From €4, £7.50 and $11.99
Am I just too, too boring or is Yves Falmet a genius? On second thoughts, don't answer that. The fact is that I found myself wanting to choose a great-value Languedoc red for this week and once I'd chosen what looked the most likely one from the 200 or so Southern French gems we reported on recently, I found, rather to my surprise, that the previous vintage had been a wine of the week back in Sep 2008.
But the great thing is that in the interim, Dom des Terres Falmet Cinsault, Vin de Pays d'Oc has become very much easier to find around the world. At the time of writing, wine-searcher.com can find retailers of the 2008 vintage in France, Germany, the UK and eight in the US. Moreover, even though the pound has plunged against the euro since Sep 2008, the UK bottle price has risen only from £6.75 to £7.50 - although the UK stockist has changed from Berry Bros to the less overhead-laden Stone Vine & Sun. And anyone in the vicinity of the wine shop in St-Chinian can pick up a real bargain: this wine at a mere four euros a bottle.
I'm a big fan of the Cinsault grape, provided it is not overproduced and is vinified with a light touch. Wines like this, grown on the schists of St-Chinian, prove that this often overlooked grape can made really delightful reds as well as rosés.
Yves Falmet is typical of the exciting new generation of artisan wine producers in the Languedoc about whom I wrote recently in France's best-kept secret. He is entirely self-taught and established the domaine himself, on the back of a biochemistry degree. He gained practical experience in other wine regions, including, enterprisingly, New Zealand, and managed to get backing to acquire 20 ha of some of St-Chinian's characterful slopes. His pricing is far from rapacious.
I found this wine actually richer and more flattering than most Cinsaults (for this can be a shy varietal - yes, varietal, I refer to the wine not the vine).

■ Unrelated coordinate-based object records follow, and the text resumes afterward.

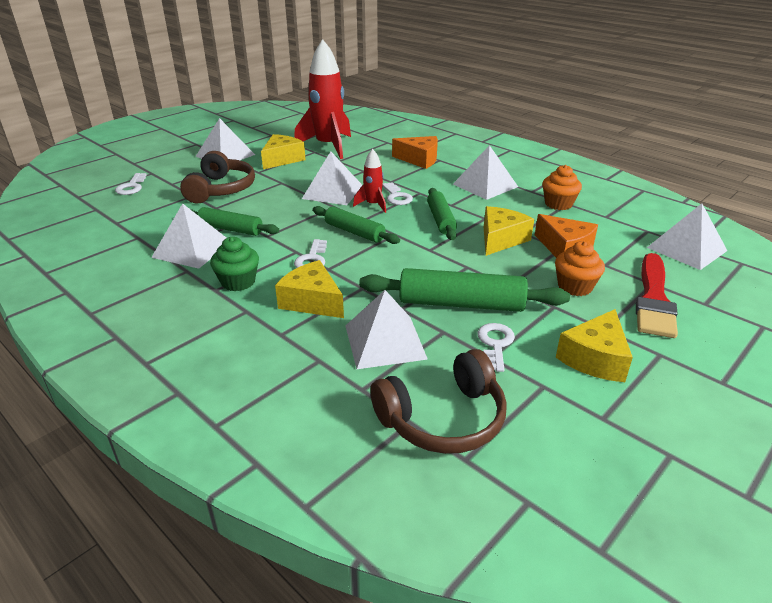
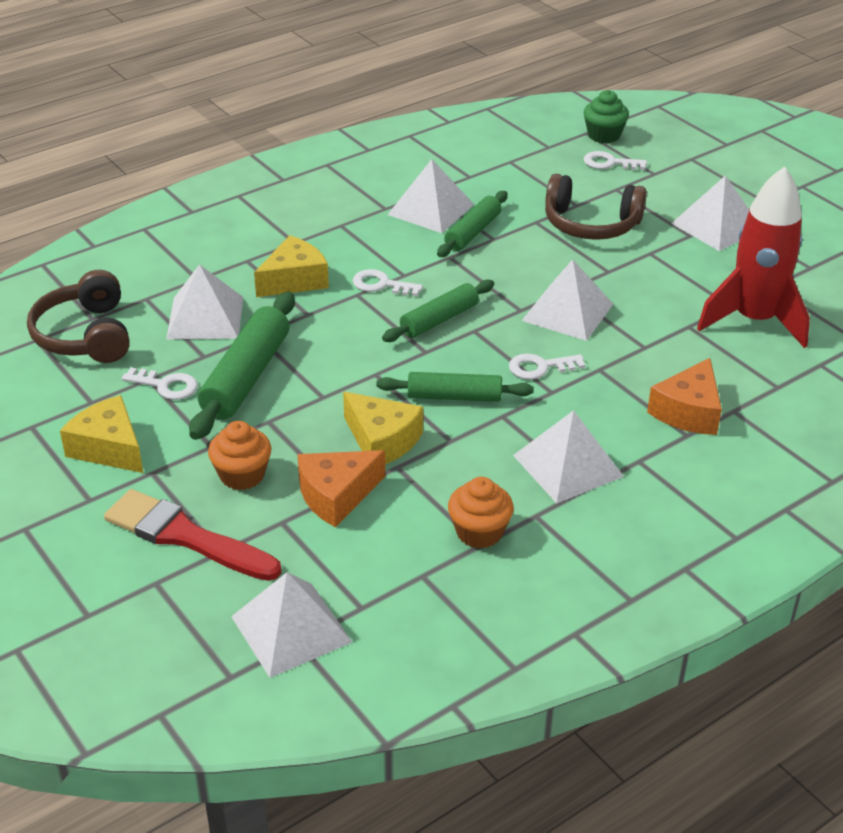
camera: 100 degrees right, 5 degrees up
green cupcake [210,237,259,291] -> green cupcake moved to [584,90,629,143]
yellow cheese [261,134,306,169] -> none
red rocket [353,149,386,213] -> none

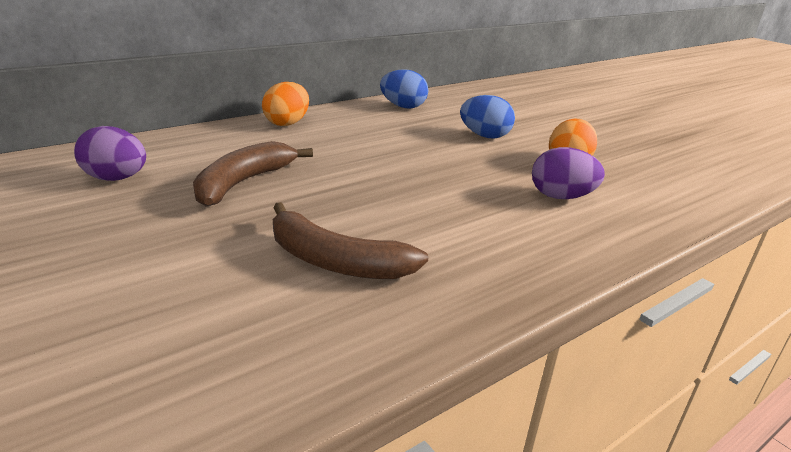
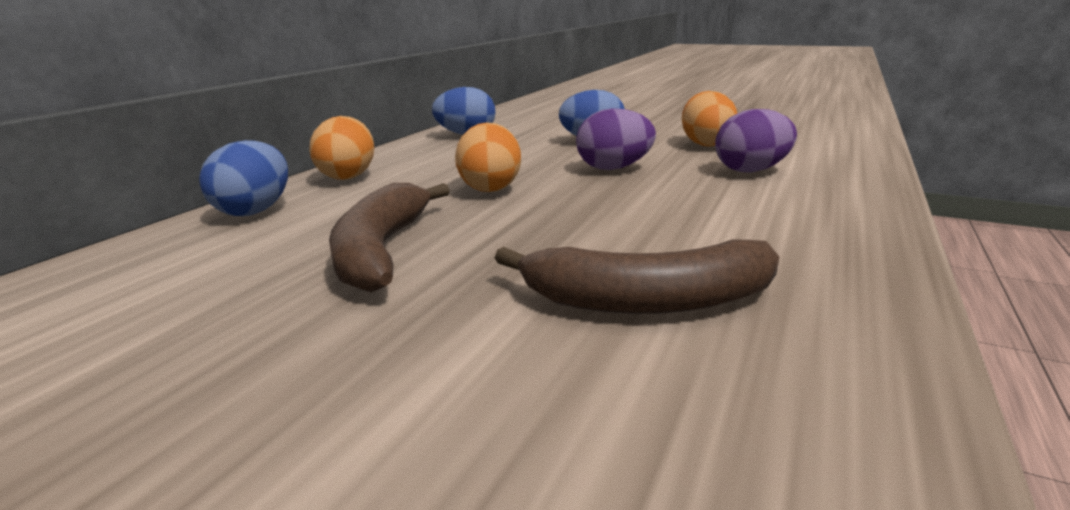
camera: 25 degrees left, 5 degrees down
purple egg [74,126,146,181] -> purple egg moved to [576,108,656,170]
none -> blue egg [199,140,288,216]
none -> orange egg [455,122,521,192]

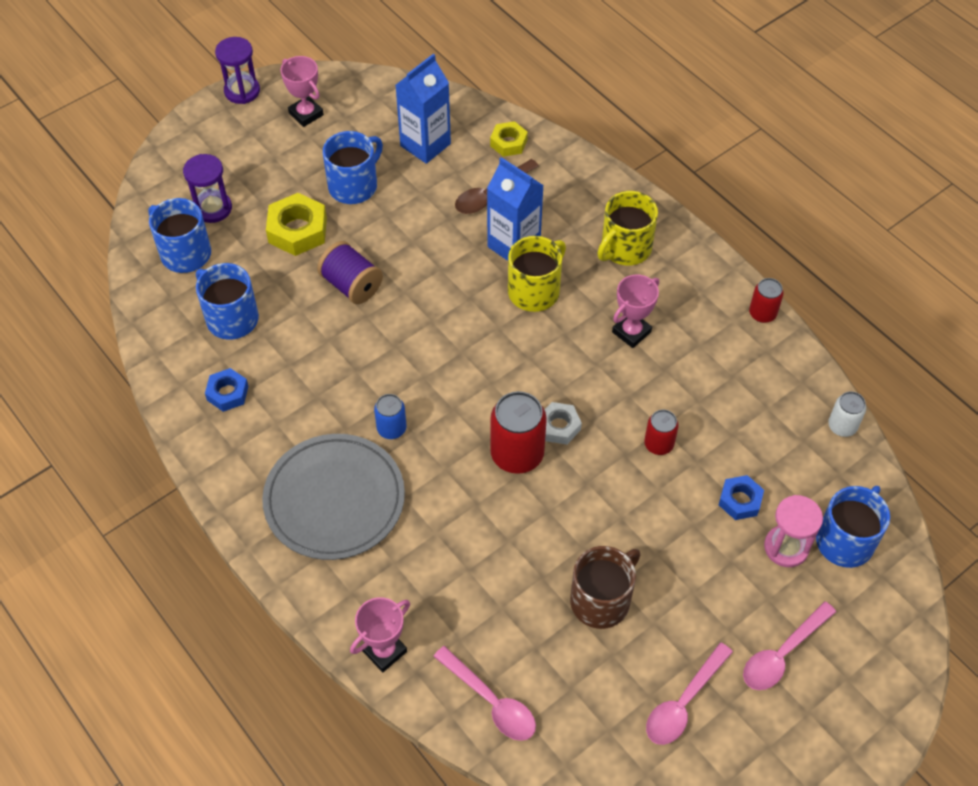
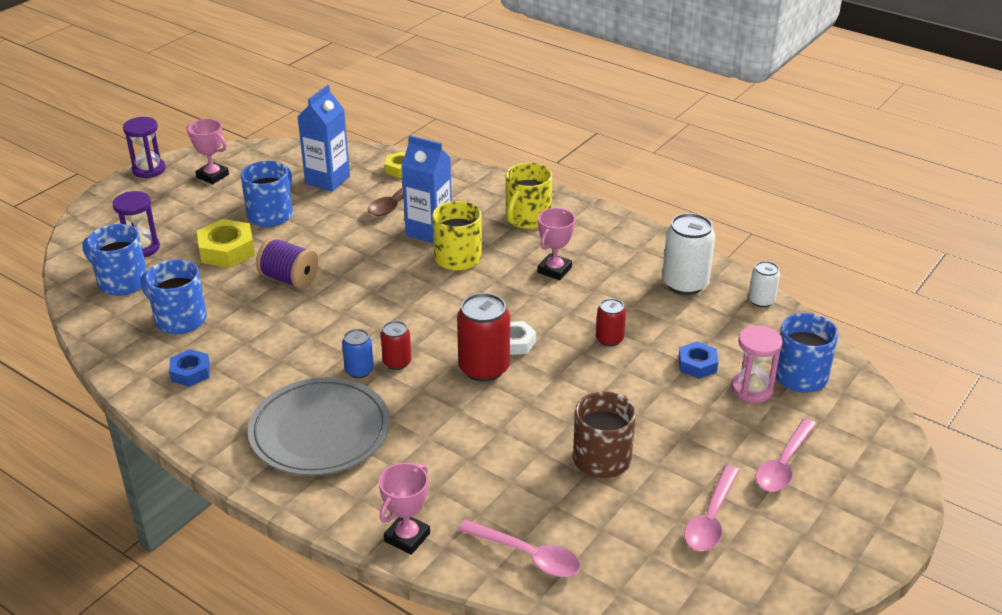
camera: 15 degrees left, 20 degrees down
red can [749,278,784,323] -> red can moved to [381,321,411,370]
none -> white can [662,213,715,295]

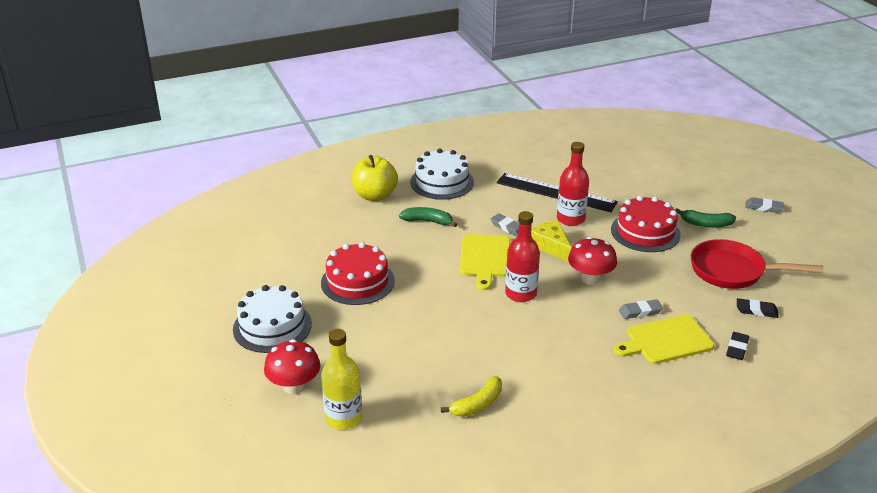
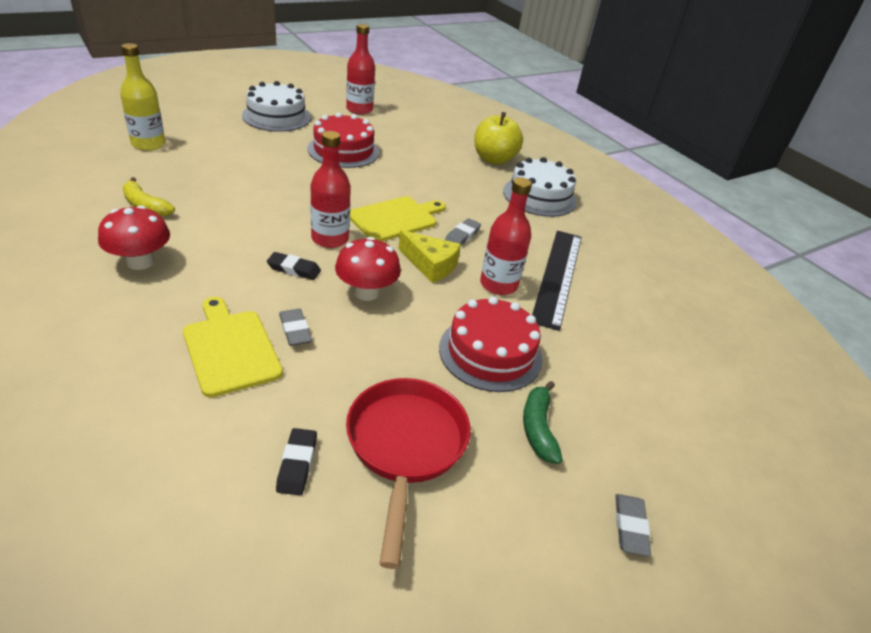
camera: 75 degrees right, 5 degrees up
red mushroom [264,339,321,394] -> red mushroom moved to [98,205,170,270]
green banana [399,207,457,227] -> none
yellow cutting board [460,234,510,290] -> yellow cutting board turned 150 degrees clockwise [350,196,446,242]
yellow cheese [531,220,572,262] -> yellow cheese turned 75 degrees clockwise [398,230,461,283]
black eraser [726,332,749,360] -> black eraser moved to [267,252,321,280]
none -> red bottle [346,24,375,115]

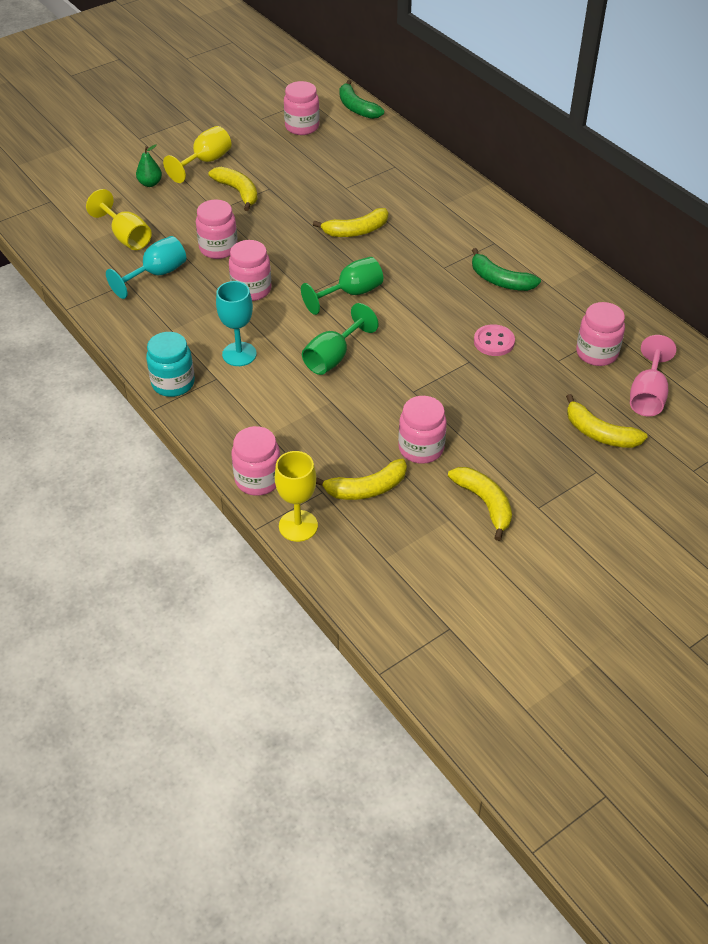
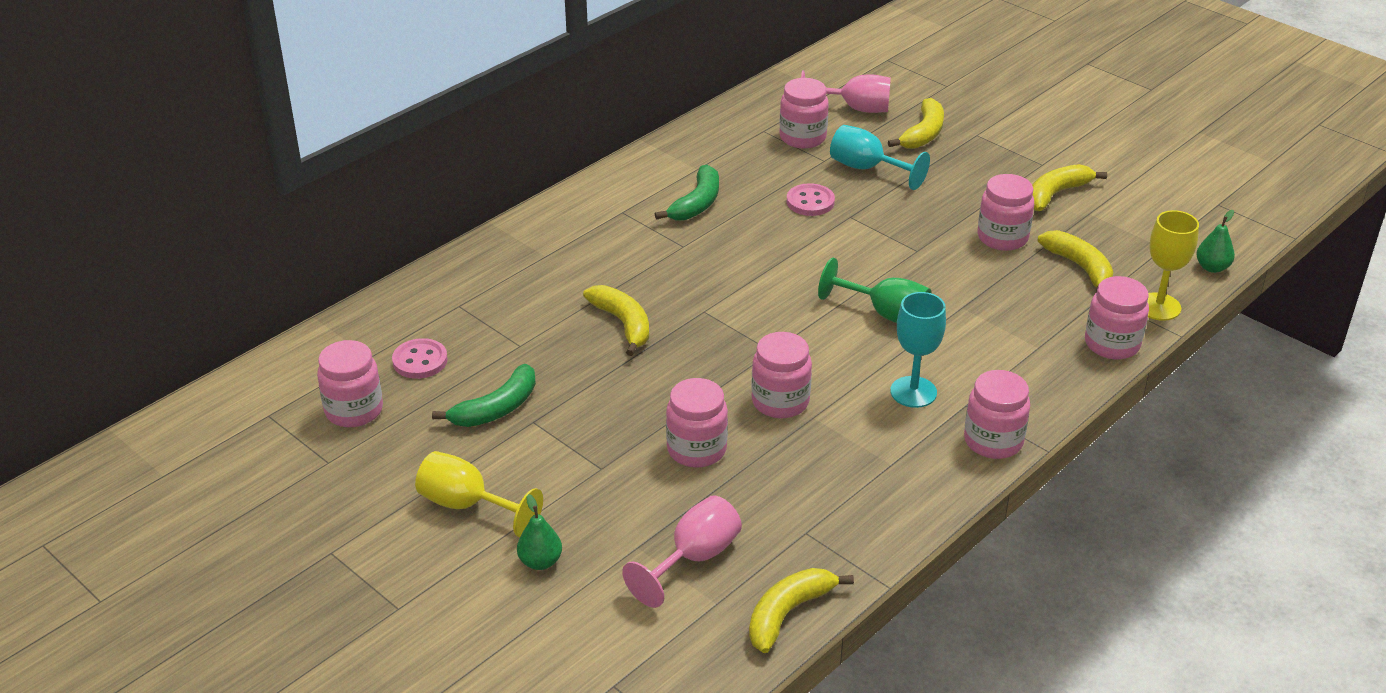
camera: 100 degrees left, 10 degrees down
yellow goblet [86,189,152,250] -> pink goblet [622,495,742,608]
turquoise goblet [106,236,186,299] -> turquoise goblet moved to [830,125,930,190]
turquoise jar [146,332,195,397] -> pink jar [964,370,1030,459]
yellow banana [209,167,257,211] -> yellow banana moved to [749,568,854,653]
green goblet [301,257,383,315] -> none
green banana [339,80,384,119] -> green banana moved to [432,364,536,427]
none -> pink button [392,338,448,379]
none -> green pear [1196,210,1235,273]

I really loved the crunchy texture and could think of no better introduction to this delicate, perfumed southern French grape. I'd happily drink it, sometimes lightly chilled, at any time over the next two years, with or without food. It has 13.5% alcohol according to the label and certainly doesn't taste too taxing.
Yves Falmet makes a headier wine in Dom des Terres Falmet, L'Ivresse des Cimes, which I found just a tad too ripe on the nose but might well appeal to other palates more. In the UK it is stocked by both Stone Vine & Sun and Vine Trail.